Ancak ne yazık ki onlarca yıldır tam tersi oluyor.

Uluslararası düzen, güçlü olanın istediğini yapmasına karşı harekete geçemiyor.

BM Güvenlik Konseyi'ndeki beş daimi üyenin bir vetosu, dünyanın vicdanını felce uğratıyor.

Üstelik yargıyı da deyim yerindeyse takmıyorlar.

Bırakın hükümleri uygulamayı ve saygı göstermeyi, tehditler savuruyorlar.

Son örneğini 8 aydır yaşıyoruz.

Uluslararası Adalet Divanı ne demişti?

"Refah'a saldırılar derhal dursun, Refah Sınır Kapısı açılsın."

Bu kararın açıklandığı sırada İsrail bırakın saldırıları durdurmayı, daha da yoğunlaştırdı.

Çok değil, sadece birkaç gün sonra o korkunç haber geldi.

Refah'ta sivillerin sığındığı çadır kenti vurdu.

Onlarca kadın, çocuk yanarak can verdi.

Sonuçta ne oldu?

Hiçbir şey...

Netanyahu çıktı, "Trajik bir hata" dedi.

Dünyanın gözünün içine baka baka "Biz bildiğimizi okumaya devam edeceğiz, kimse de engelleyemez" demekti bu.

ABD'nin de ilk açıklaması "Haberleri izliyoruz" oldu.

Ertesi gün birkaç beylik cümle...

"Sivillerin can kayıpları" falan...

Sanki bunca katliama kapı aralayan kendileri değilmiş gibi...

Bu zulme "dur" denilmesinin önünde duran onlar değilmiş gibi...

ABD'yi arkasına alan İsrail onlarca yıldır işgali genişletiyor, derinleştiriyor.

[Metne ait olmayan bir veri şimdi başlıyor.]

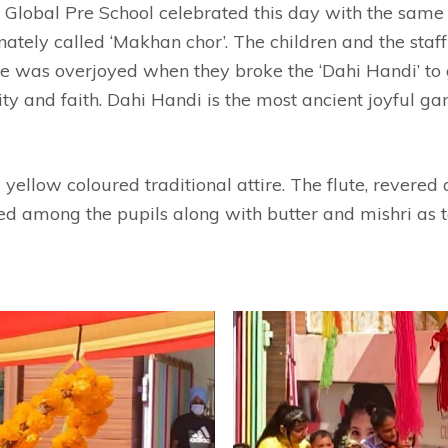
m Global Pre School celebrated this day with the sam
ionately called ‘Makhan chor’. The children and the s
ne was overjoyed when they broke the ‘Dahi Handi’ to 
nity and faith. Dahi Handi is the most ancient joyful 
ellow coloured traditional attire. The flute, revered 
ed among the pupils along with butter and mishri as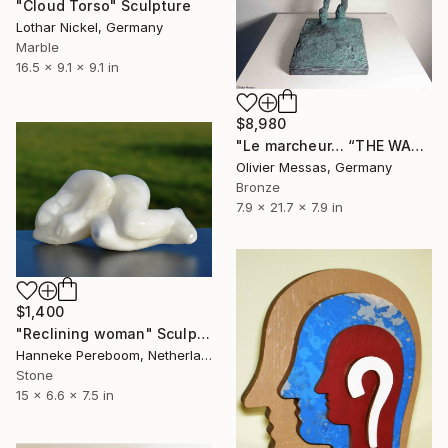
"Cloud Torso" Sculpture
Lothar Nickel, Germany
Marble
16.5 x 9.1 x 9.1 in
$8,980
"Le marcheur… “THE WALKER”" Sculpture
Olivier Messas, Germany
Bronze
7.9 x 21.7 x 7.9 in
$1,400
"Reclining woman" Sculpture
Hanneke Pereboom, Netherlands
Stone
15 x 6.6 x 7.5 in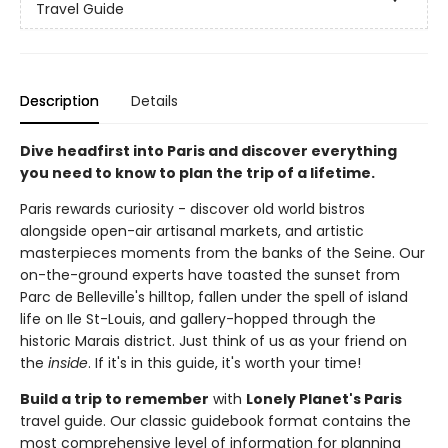
Travel Guide
Description
Details
Dive headfirst into Paris and discover everything
you need to know to plan the trip of a lifetime.
Paris rewards curiosity - discover old world bistros
alongside open-air artisanal markets, and artistic
masterpieces moments from the banks of the Seine. Our
on-the-ground experts have toasted the sunset from
Parc de Belleville's hilltop, fallen under the spell of island
life on Ile St-Louis, and gallery-hopped through the
historic Marais district. Just think of us as your friend on
the
inside
. If it's in this guide, it's worth your time!
Build a trip to remember
with
Lonely Planet's Paris
travel guide. Our classic guidebook format contains the
most comprehensive level of information for planning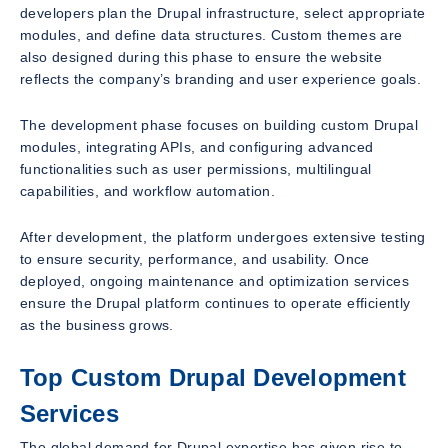
developers plan the Drupal infrastructure, select appropriate
modules, and define data structures. Custom themes are
also designed during this phase to ensure the website
reflects the company’s branding and user experience goals.
The development phase focuses on building custom Drupal
modules, integrating APIs, and configuring advanced
functionalities such as user permissions, multilingual
capabilities, and workflow automation.
After development, the platform undergoes extensive testing
to ensure security, performance, and usability. Once
deployed, ongoing maintenance and optimization services
ensure the Drupal platform continues to operate efficiently
as the business grows.
Top Custom Drupal Development
Services
The global demand for Drupal expertise has given rise to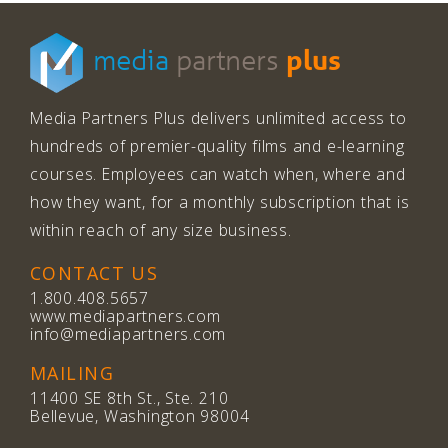
plus
media
partners
Media Partners Plus delivers unlimited access to
hundreds of premier-quality films and e-learning
courses. Employees can watch when, where and
how they want, for a monthly subscription that is
within reach of any size business.
CONTACT US
1.800.408.5657
www.mediapartners.com
info@mediapartners.com
MAILING
11400 SE 8th St., Ste. 210
Bellevue, Washington 98004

Uluslararası Adalet Divanı "dur" derken, İsrail tankları Refah kent merkezine bile girdi.

O da yetmedi.

Aynı gün bir de El-Mevasi bölgesindeki çadır kenti vurdular.

Yine onlarca şehit...

Sözde orası da güvenli bölge ilan edilmişti.

Dahası İsrail Başbakanı Netanyahu 8 aydır süren savaşı durdurmaya hiç de niyetli değil.

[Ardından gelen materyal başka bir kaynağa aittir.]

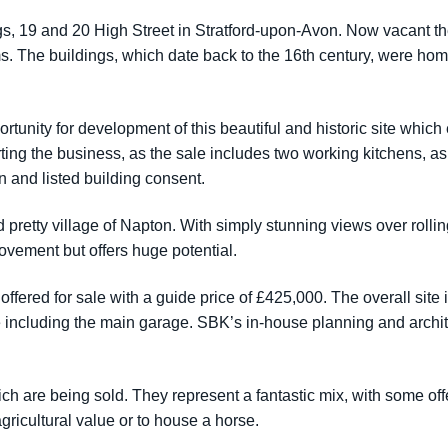
dings, 19 and 20 High Street in Stratford-upon-Avon. Now vacant
s. The buildings, which date back to the 16th century, were hom
rtunity for development of this beautiful and historic site which
arting the business, as the sale includes two working kitchens, a
n and listed building consent.
 pretty village of Napton. With simply stunning views over rolli
vement but offers huge potential.
ered for sale with a guide price of £425,000. The overall site i
te including the main garage. SBK’s in-house planning and archi
ch are being sold. They represent a fantastic mix, with some off
agricultural value or to house a horse.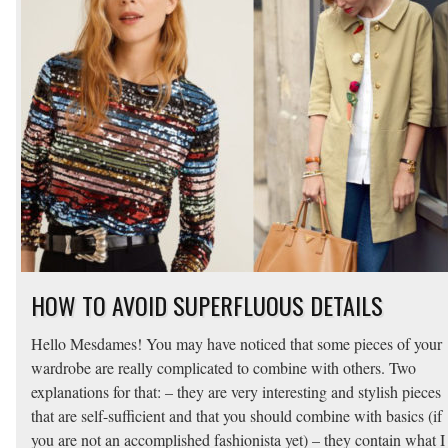
HOW TO AVOID SUPERFLUOUS DETAILS
Hello Mesdames! You may have noticed that some pieces of your
wardrobe are really complicated to combine with others. Two
explanations for that: – they are very interesting and stylish pieces
that are self-sufficient and that you should combine with basics (if
you are not an accomplished fashionista yet) – they contain what I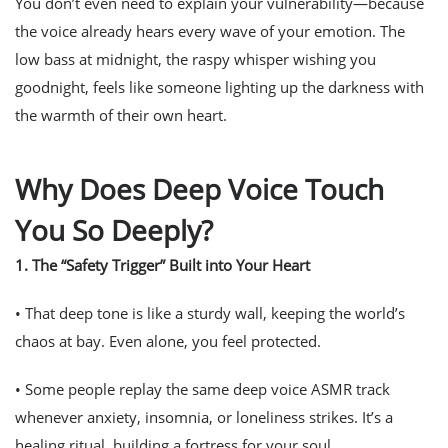
You don’t even need to explain your vulnerability—because
the voice already hears every wave of your emotion. The
low bass at midnight, the raspy whisper wishing you
goodnight, feels like someone lighting up the darkness with
the warmth of their own heart.
Why Does Deep Voice Touch
You So Deeply?
1.
The “Safety Trigger” Built into Your Heart
• That deep tone is like a sturdy wall, keeping the world’s
chaos at bay. Even alone, you feel protected.
• Some people replay the same deep voice ASMR track
whenever anxiety, insomnia, or loneliness strikes. It’s a
healing ritual, building a fortress for your soul.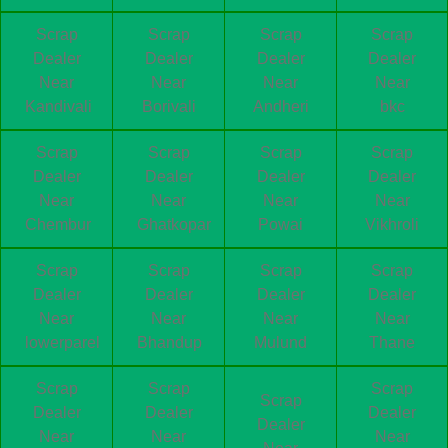
Scrap
Scrap
Scrap
Scrap
Dealer
Dealer
Dealer
Dealer
Near
Near
Near
Near
Kandivali
Borivali
Andheri
bkc
Scrap
Scrap
Scrap
Scrap
Dealer
Dealer
Dealer
Dealer
Near
Near
Near
Near
Chembur
Ghatkopar
Powai
Vikhroli
Scrap
Scrap
Scrap
Scrap
Dealer
Dealer
Dealer
Dealer
Near
Near
Near
Near
lowerparel
Bhandup
Mulund
Thane
Scrap
Scrap
Scrap
Scrap
Dealer
Dealer
Dealer
Dealer
Near
Near
Near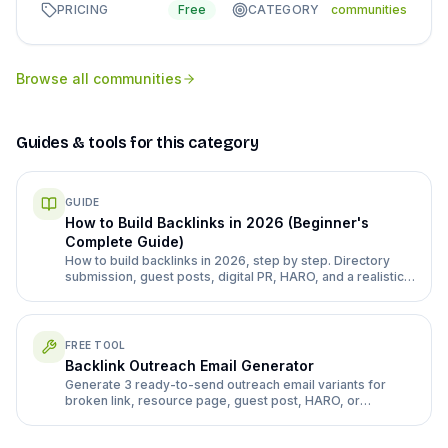
PRICING
Free
CATEGORY
communities
Browse all
communities
Guides & tools for this category
GUIDE
How to Build Backlinks in 2026 (Beginner's
Complete Guide)
How to build backlinks in 2026, step by step. Directory
submission, guest posts, digital PR, HARO, and a realistic
month 1-3 plan for a new site.
FREE TOOL
Backlink Outreach Email Generator
Generate 3 ready-to-send outreach email variants for
broken link, resource page, guest post, HARO, or
directory follow-up pitches.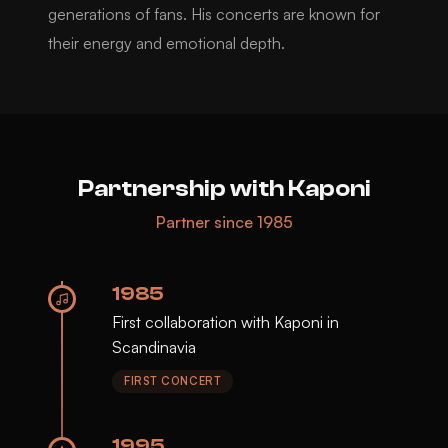
generations of fans. His concerts are known for
their energy and emotional depth.
Partnership with Kaponi
Partner since 1985
1985
First collaboration with Kaponi in
Scandinavia
FIRST CONCERT
1995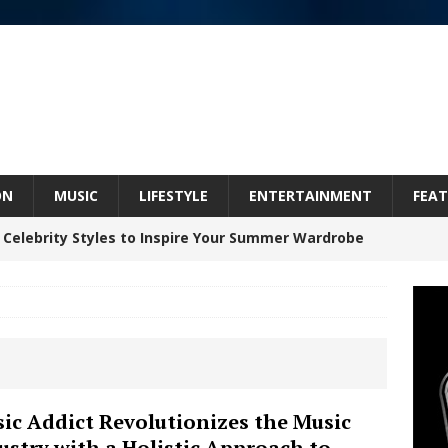
ON
MUSIC
LIFESTYLE
ENTERTAINMENT
FEAT
 Celebrity Styles to Inspire Your Summer Wardrobe
 ARTIST CRUSH THE ICON STEPS INTO HIS NEXT
 “BLESS ME”
NEW MUSIC
inds Hope in Life’s Hardest Chapters on New Skin
ic Addict Revolutionizes the Music
ustry with a Holistic Approach to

Ama bütün bunlar değişmeli.

Ve o değişim hem tabandan, hem yukarından her geçen gün daha da zorlanıyor.

Adım adım geliyor.

Sonuysa soykırımcı İsrail ve onun en büyük destekçisi ABD için hiç de iyi olmayacak.

Umarız...

Dünyanın dört bir yanında sokaklara, üniversitelere bakın.

Daha önce hiç olmamış bir şey gerçekleşiyor.

Gerçekleri gören, zulme kayıtsız kalmayan, siyonizmden nefret eden vicdanlı bir nesil yetişiyor.

Harvard'dan Oxford'a, batı dünyasının en iyi üniversitelerinde bu tutum dalga dalga yayılıyor.

Bugün sokaklarda, kampüslerde gördüğünüz protestocu gençler birkaç yıla kadar hayata karışacak.

Mezun olup karar alma mekanizmalarına katılacaklar.

Ve bugünleri unutmayacaklar.

100 yıl önce temelleri atılmış siyonist düzenin temellerini sarsacaklar.

Kolay olmayacak, belki uzun yıllar alacak ama gençler umut veriyor.

Bu neslin bir özelliği daha var.

Siyonizmi ayakta tutan kapitalist düzenin iki ana ayağından birini, tüketimi temsil ediyorlar.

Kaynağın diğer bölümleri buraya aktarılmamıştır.